• _What the task requires_
Look through the data below and count each line where the word "завтрак" appears. Reply with the count alone.

------------------------------------------------

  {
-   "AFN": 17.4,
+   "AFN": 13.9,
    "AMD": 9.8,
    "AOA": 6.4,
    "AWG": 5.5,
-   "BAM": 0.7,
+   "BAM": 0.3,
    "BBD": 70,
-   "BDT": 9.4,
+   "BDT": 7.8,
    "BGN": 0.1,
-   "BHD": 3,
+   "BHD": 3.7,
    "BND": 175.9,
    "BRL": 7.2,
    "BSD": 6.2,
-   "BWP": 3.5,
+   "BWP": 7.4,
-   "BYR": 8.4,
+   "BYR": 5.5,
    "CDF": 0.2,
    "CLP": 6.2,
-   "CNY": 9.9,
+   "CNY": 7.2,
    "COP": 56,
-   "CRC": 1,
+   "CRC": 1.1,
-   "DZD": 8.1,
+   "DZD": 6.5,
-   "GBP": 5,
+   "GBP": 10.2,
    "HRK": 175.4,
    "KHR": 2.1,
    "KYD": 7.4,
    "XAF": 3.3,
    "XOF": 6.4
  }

------------------------------------------------

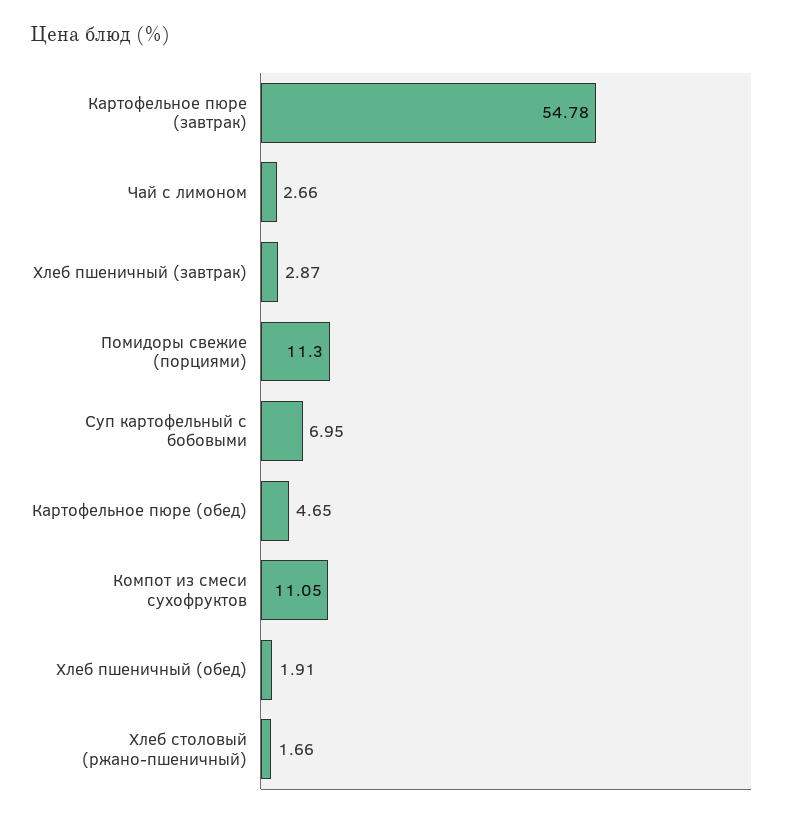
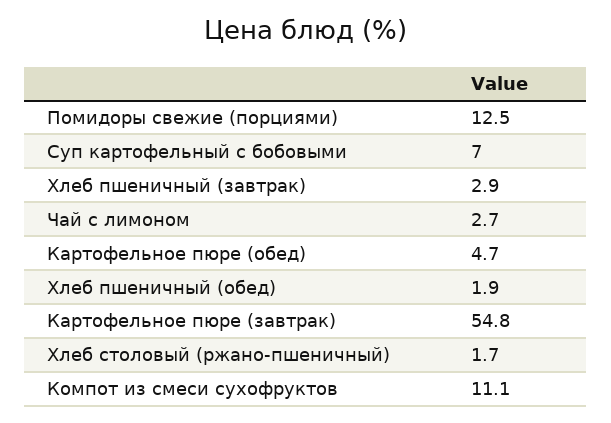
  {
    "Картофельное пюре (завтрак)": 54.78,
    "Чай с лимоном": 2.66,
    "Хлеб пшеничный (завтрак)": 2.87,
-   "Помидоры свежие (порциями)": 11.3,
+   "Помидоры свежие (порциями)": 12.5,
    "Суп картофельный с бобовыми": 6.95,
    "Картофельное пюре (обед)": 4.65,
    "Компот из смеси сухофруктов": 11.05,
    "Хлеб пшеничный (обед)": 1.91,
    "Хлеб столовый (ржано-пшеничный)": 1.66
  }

------------------------------------------------

• _Output of the exercise_
2